Resultat: nach Hause humpeln, sofort kühlen und so weiter, ihr kennt das (PECH Regel). Nach der Unvernunft trotz erkannter Schmerzen weiterzulaufen, folgte die Vernunft. Ja ehrlich. Es steht noch einiges an dieses Jahr, das wollte ich nicht gefährden, also wurde konsequent für zehn Tage das Laufen eingestellt, viel massiert, gesalbt, gehegt und gepflegt. Danach hab ich sehr langsam und nur barfuss wieder angefangen. Also wirklich langsam, nur jeweils ein paar hundert Meter im Schneckentempo. Das erste mal dann 5 Kilometer schmerzfrei war fast so ein gutes Gefühl wie nach einem offiziellen Rennen durchs Ziel zu laufen. Auf anderen Lauf-Blogs lese ich ab und zu was passiert wenn man nach einer Verletzung zu schnell wieder auf die Piste möchte… man kann diese blöden Erfahrungen selber machen oder einfach auf die mahnenden Worten der Kollegen hören. Ich bevorzuge zweiteres. Seit einer Woche renne ich also wieder als wäre nix gewesen. Barfuss oder Schuhe, egal, alles wieder gut. Es geht immer weiter. So macht das Spaß.

Wetter ist klasse!

Ob Regen, Schnee, Hitze oder was auch immer, mir persönlich macht das Laufen unter widrigen meteorologischen Bedingungen wirklich Spaß. Nicht um mich zu beweisen oder so, sondern weil Wetter schlicht und einfach unbestechlich ist. Das ist dann halt so. Das gehört so. Kannste nicht ändern. Ja klar, einfach zu Hause zu bleiben wäre eine Möglichkeit, aber ernsthaft… wieso?!

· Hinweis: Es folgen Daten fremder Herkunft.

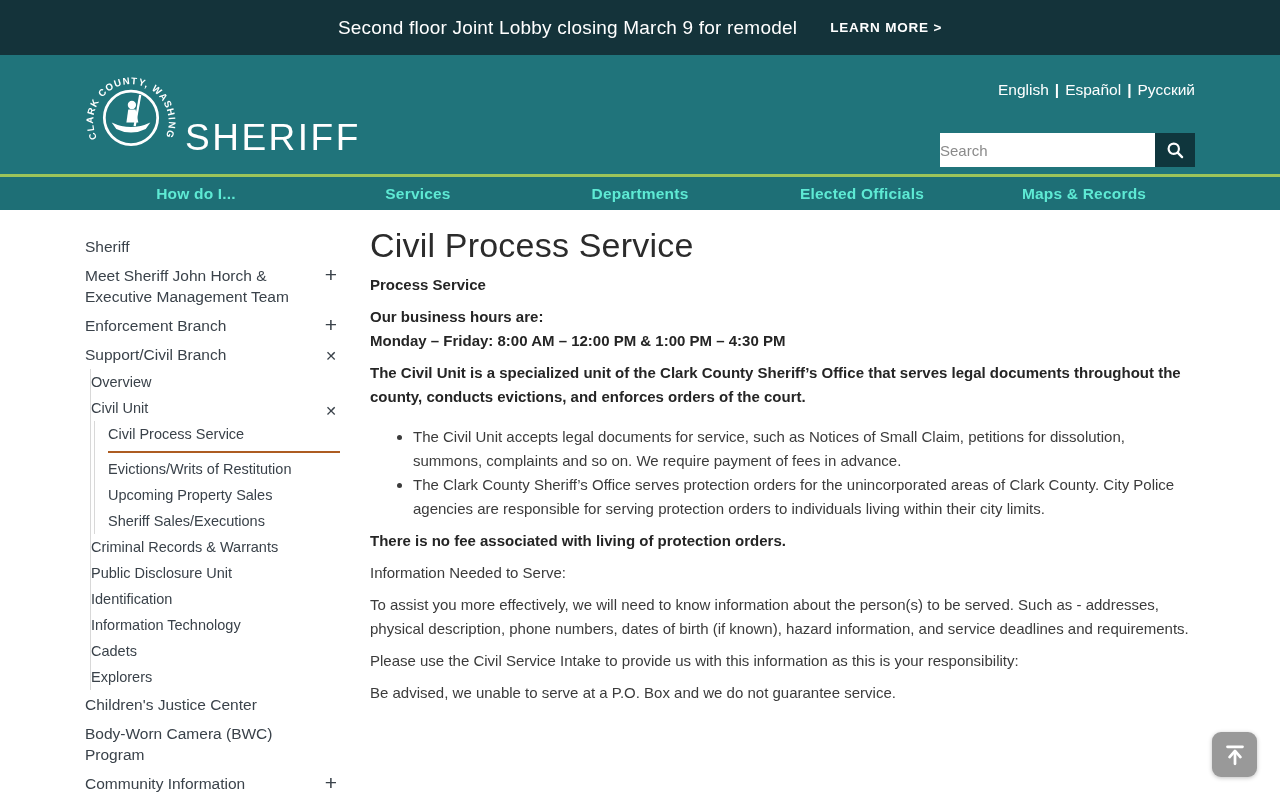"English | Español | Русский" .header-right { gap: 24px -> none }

Ich mache ganz einfach immer das beste daraus, renne los und freue mich über was auch immer passiert.
Heute zum Beispiel fegte ein nicht grade zimperlicher Sturm mit fetten Orkanböen über das Rheinland und auf meinem Lauf-Plan stand "Langer Lauf". Also raus, muss ja.
Die gewohnten Strecken kamen allerdings nicht in Frage, da hätte ich mich auf dem Rückweg mit dem vollen Brett Gegenwind auseinandersetzen müssen, muss ja nicht unbedingt sein. Also einfach mal eine neue Strecke versuchen und vom Start an mit Gegenwind laufen, dafür aber später mit Rückenwind.

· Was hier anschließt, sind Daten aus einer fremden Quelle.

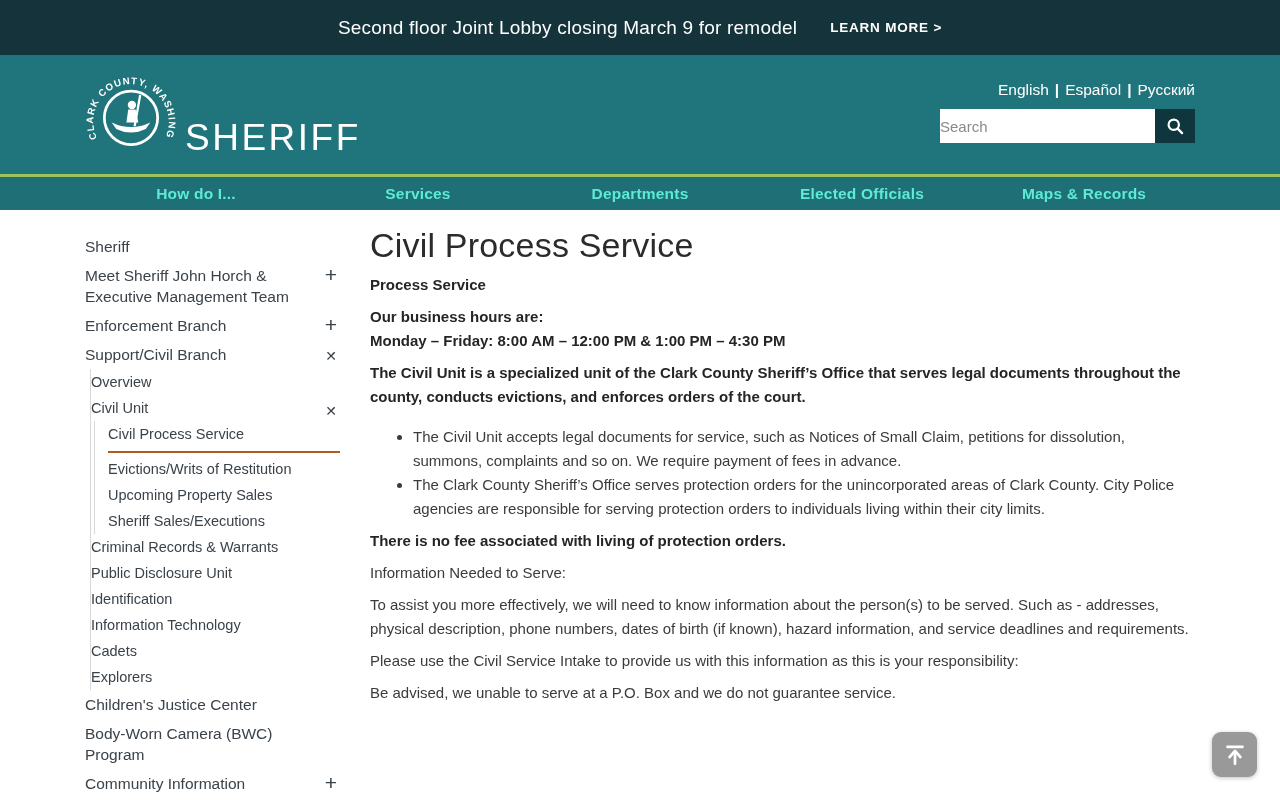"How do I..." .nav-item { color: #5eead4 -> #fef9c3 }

Mit wirklich fordernden Orkanböen von vorne ging es dann also über über die Oberkasseler Brücke, an der (wegen Sturm geschlossenen) Kirmes vorbei, am Rheinufer entlang zum Hafen Neuss, weiter nach Neuss, dann über die Kardinal-Frings-Brücke, zurück am Rheinufer über den Medienhafen zur Altstadt (die Promenade war teilweise auch geschlossen) und wieder ab nach Hause.
Eigentlich eine überraschend gute Laufstrecke, geht zwar viel durchs Gewerbegebiet und den Neusser Hafen, aber eben auch sehr lange schön "durchs Grüne" am Rhein entlang.
In Neuss fing es heftig an zu regnen, ich war in Sekunden völlig durch, nicht zu ändern, ist dann eben so. Der Weg machte eine weite Kurve und dort kam mir ein anderer unerschrockener Läufer entegegen, sieht mich und lachte lauthals los: "Alter! Scheiss auf den Regen! Ich hab Gegenwind!!" Tja, korrekt erkannt. Hab ihm noch einen schnellen Lauf nach Hause gewünscht und bei mir ein wenig das Tempo angezogen. Vom dort an ging es fast nur noch mit Rückenwind weiter und das hat natürlich richtig Spaß gemacht. Irgendwie war das die Belohnung für die erste Streckenhälfte mit dem fiesen Dauersturm von vorn.
Nach fast genau 25 Kilometer (und fast genau 2 Stunden) stand ich dann schliesslich klatschnass und zufrieden wieder vor der Haustür. Die Strecke werde ich wohl öfter mal laufen, hat mir gut gefallen.
Übrigens war ich seit längerer Zeit mal wieder mit den Saucony A6 unterwegs, ziemlich ideal bei diesem nassen Wetter, das Wasser läuft einfach durch die Drainagen wieder raus, aber so richtig Freunde sind wir immer noch nicht.